The job was far from done though, and when a Dennis Hurley breakaway try was called back for a knock on, the more pessimistic among us began to fear the worst. Munster kept their heads down though, and with O’Gara maintaining his pin-point accuracy with the boot, he quickly drove his side back into enemy territory.

They closed the game out with all the professionalism we have come to expect from a Munster side, but right at the death there was another example of some highly questionable decision making.

In choosing to go for the corner with a penalty in the Perpignan 22 and a minute and a half on the clock, they were hoping to win the ball and kill the game. Perhaps memories of that Vincent Clerc try at Croke Park were what eventually made up the minds of O’Connell and O’Gara, and it worked as they secured the ball and forced another penalty.

But then came a truly mystifying call.

With just 30 seconds on the clock, they should have kicked for goal, taken the minute and made sure the ball went dead. Whether it went between the uprights was irrelevant. But in kicking to the corner, they allowed their opponents one last chink of light. A stolen lineout would have given them possession and life. It shouldn’t have mattered, and it didn’t, but it could have.

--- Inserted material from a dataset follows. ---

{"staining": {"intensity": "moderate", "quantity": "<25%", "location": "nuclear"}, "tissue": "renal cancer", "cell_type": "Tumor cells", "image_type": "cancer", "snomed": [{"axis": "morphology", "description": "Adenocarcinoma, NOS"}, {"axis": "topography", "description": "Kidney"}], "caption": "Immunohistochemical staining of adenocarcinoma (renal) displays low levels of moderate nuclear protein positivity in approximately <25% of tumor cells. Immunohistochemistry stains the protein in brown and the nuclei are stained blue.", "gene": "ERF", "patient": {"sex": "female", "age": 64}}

Worryingly, it was symptomatic of what was a very disappointing performance. O’Leary, Warwick, and Mafi all put in some terrible kicks. Some of the scrum half’s passing was also way off beam. The centres showed very little direction. The normally ultra-reliable Howlett made two crucial mistakes. The forwards found themselves isolated far too often, and some of their support play was truly dire.

So, worrying times for the men in red. They will need to put in a vastly improved performance in France next week to keep their campaign on track.

You would be mad to put it past them, but it’s a lot to turn around in just 7 days.